I’ve also discovered that Chengdu was once known as Brocade City, the river where the silk brocade was soaked was known as the Brocade River and silk brocade fabrics from Chengdu were highly prized and traded all along the Silk Route.

Following this up on the internet (yes, we have free Wi-Fi at groovy Sim’s!) leads us to search out the “Shu Brocade and Embroidery Museum”. We were prepared for disappointment, perhaps it would just be another excuse for a souvenir handicraft store. Instead we got one of the best textile museums we’ve been to – a fantastic exhibition, a great demonstration, very good English labels and all free!

The exhibition shows examples of amazing brocaded silks -reproductions of original pieces excavated from ancient sites on the Silk Route. These have been recreated on the museum’s painstakingly manufactured copies of the original looms. There are also breath-takingly fine embroideries and wonderful pieces of silk costume.

Downstairs there are four brocade looms. On one of them there is a young woman weaving a design of Sichuan opera masks.
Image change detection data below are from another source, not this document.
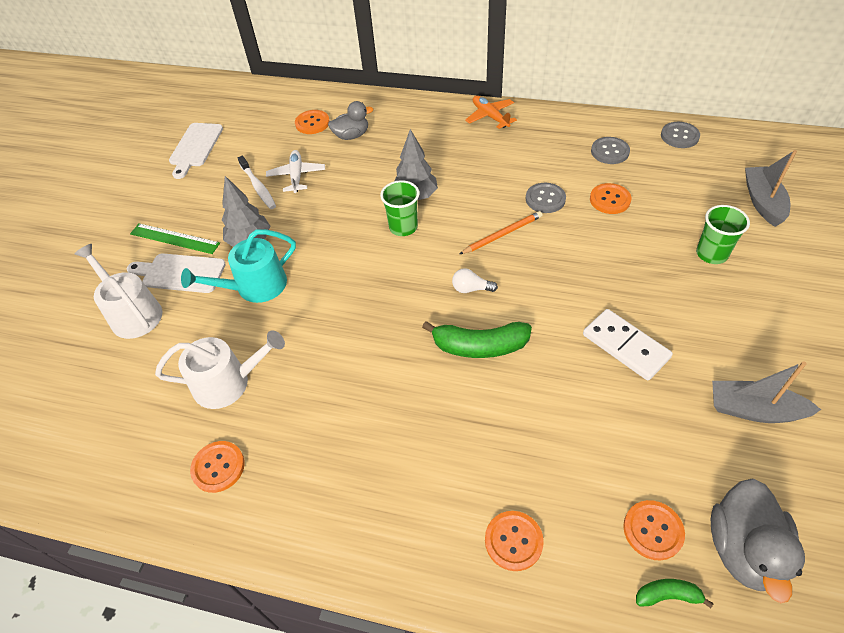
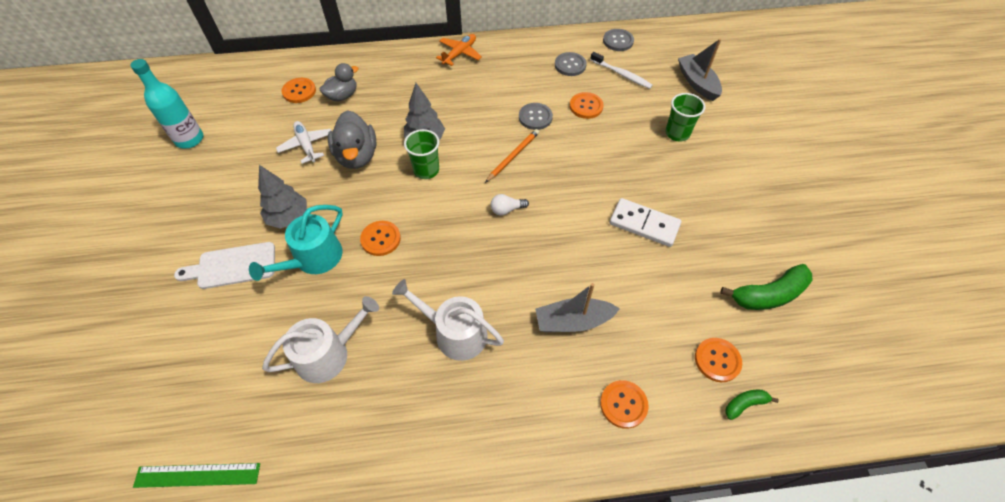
camera: 25 degrees left, 5 degrees up
white watering can [75,244,162,339] -> white watering can moved to [392,279,504,361]
green ruler [130,223,220,254] -> green ruler moved to [133,463,260,488]
white cutting board [169,123,223,179] -> turquoise bottle [130,59,203,149]
orange button [190,441,245,493] -> orange button moved to [360,221,401,256]
white toothbrush [238,156,276,209] -> white toothbrush moved to [590,52,653,89]
green banana [422,321,532,358] -> green banana moved to [720,264,812,310]
orange plane [465,96,517,129] -> orange plane turned 90 degrees clockwise [436,34,482,66]
grey duck [711,479,805,603] -> grey duck moved to [328,110,376,169]
grey boat [712,361,821,423] -> grey boat moved to [535,283,620,332]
A chap sits half way back on a high platform – two people are needed to work the loom with its incredibly complex system of heddles, 16 pedals, sheds, shuttles and reeds. The chap up top is one of only two “masters” who know how to set up the loom so that it can produce the complex patterns required. It takes about ten years to learn it all.

There are 8,192 warp yarns which can be selected and manipulated to allow for endless possibilities and it’s these combinations which form the design. On average they can weave 5 or 6 cms. a day and this “Emperor’s” fabric sells for around £680 per metre!
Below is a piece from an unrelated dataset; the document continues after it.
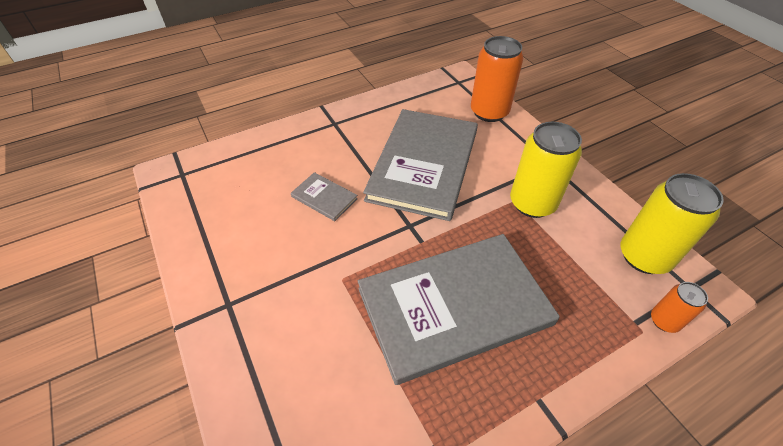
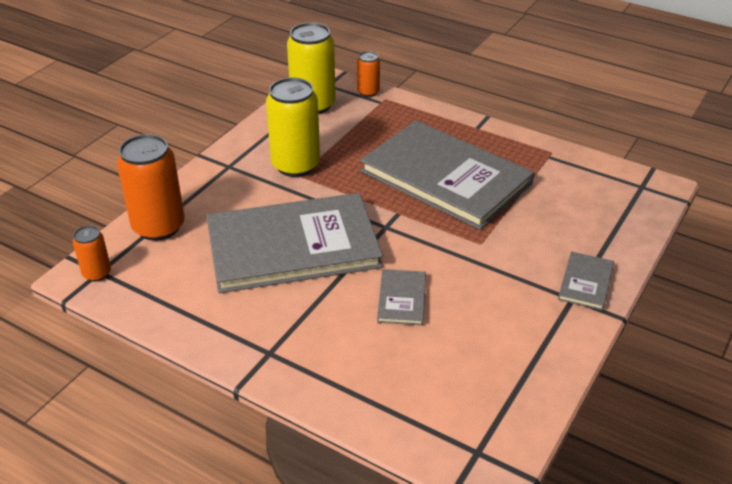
camera: 120 degrees left, 10 degrees down
none -> orange can [73,226,111,281]
none -> grey book [558,251,614,310]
Well, that’s the price they’ve put on it in the museum shop but I can’t say we saw anyone actually buying it.

I don’t suppose the project could possibly support itself through sales – the museum is a private initiative, with government funding. But to be able to watch skills and tools which have been used across the centuries and through the dynasties since 225 BC, was a privilege and an inspiration. Full respect to the team that put the whole thing together.

However, it has to be said that their skills are pretty redundant these days as this slow process was totally superseded once the steam driven jacquard loom was invented. This was followed by electric powered looms, and nowadays huge, power looms with integrated computers make our fabrics.

Sichuan brocade may be on the list of UNESCO’s intangible cultural heritage, but we just don’t have to do things that way anymore!

As if to prove the point, the same day we visit the art and antique market where there’s a stall selling brocade. It’s bright and shiny and rather lovely (or a bit naff, depending on your taste) A machine made silk jacket will set you back about 15 quid and a nice machine embroidered cushion cover £3. Obviously, on close inspection, the brocade woven in the traditional way is much more complex, precise and beautiful, and the hand embroidery is certainly way superior.

The thing is that in the days when Chengdu silk brocade was traded on the Silk Route, there were no power looms, no computer programmes and simply no other way of producing brocade. There were 2,000 workshops and 10,000 looms in Chengdu and everyone in the city had a silk brocade suit of clothes. So there were obviously customers, and if you wanted to dazzle with the brilliance of your outfit you just had to pay the price!

These days you don’t have to be rich to dress in brocaded or embroidered silk – we can all have it without the huge expense needed to make it.

So it’s almost impossible for us to imagine the wonder and delight people must have felt when they saw textiles like that, especially if they had come all the way along the Silk Route!